Teori kedua mengatakan bahwa kecerdasan bukanlah sesuatu yang fixed. Kecerdasan adalah sesuatu yang dapat dikembangkan melalui pembelajaran. Teori ini dikenal dengan nama ”incremental theory” of intelligence karena kecerdasan digambarkan sebagai sesuatu yang dapat ditingkatkan melalui upaya seseorang.

Pertanyaannya sekarang adalah anda percaya teori yang mana? Yang pertama atau kedua?

Mengapa saya bertanya demikian? Karena setiap belief tentang IQ membawa implikasi yang spesifik.

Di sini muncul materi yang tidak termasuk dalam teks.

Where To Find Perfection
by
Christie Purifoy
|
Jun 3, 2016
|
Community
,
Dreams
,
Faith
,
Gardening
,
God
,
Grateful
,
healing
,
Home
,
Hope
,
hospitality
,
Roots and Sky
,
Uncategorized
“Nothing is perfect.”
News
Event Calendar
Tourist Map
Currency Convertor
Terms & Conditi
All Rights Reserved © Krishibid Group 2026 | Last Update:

Oh ya, sebelum saya teruskan, tahukah anda bahwa Alfred Binet merancang tes IQ sebenarnya bukan untuk mengukur tingkat kecerdasan anak, tetapi untuk mengidentifikasi anak-anak yang mengalami kesulitan belajar di sekolah publik di Paris. Anak-anak ini selanjutnya akan ditangani secara khusus agar dapat berkembang lebih baik. Jadi, tes IQ bukan bertujuan untuk memberikan label, seperti yang selama ini terjadi di masyarakat kita.

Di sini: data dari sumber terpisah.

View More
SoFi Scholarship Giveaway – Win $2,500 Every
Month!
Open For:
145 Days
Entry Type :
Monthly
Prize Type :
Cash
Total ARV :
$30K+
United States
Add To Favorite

Nah, sekarang mari kita bahas implikasi dari masing-masing belief teori kecerdasan. Saya akan membahas implikasinya terhadap murid sekolah.

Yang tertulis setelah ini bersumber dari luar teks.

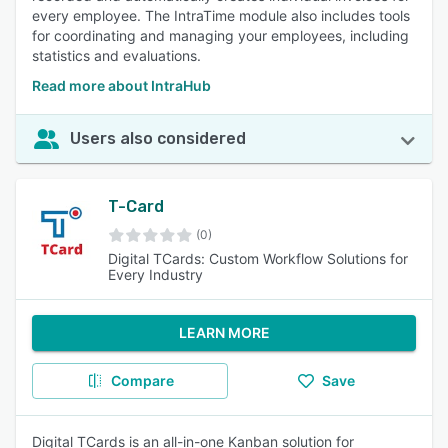
every employee. The IntraTime module also includes tools
for coordinating and managing your employees, including
statistics and evaluations.
Read more about IntraHub
Users also considered
T-Card
(0)
Digital TCards: Custom Workflow Solutions for
Every Industry
LEARN MORE
Compare
Save
Digital TCards is an all-in-one Kanban solution for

Murid yang percaya bahwa kecerdasan bersifat tetap, entah dari mana ia mengadopsi kepercayaan ini, mungkin dari orangtuanya atau gurunya, maka mereka akan sangat peduli dengan skor IQ. Murid tipe ini berusaha untuk bisa tampak dan tampil cerdas. Mereka benar-benar tidak mau tampak atau dipandang sebagai anak bodoh.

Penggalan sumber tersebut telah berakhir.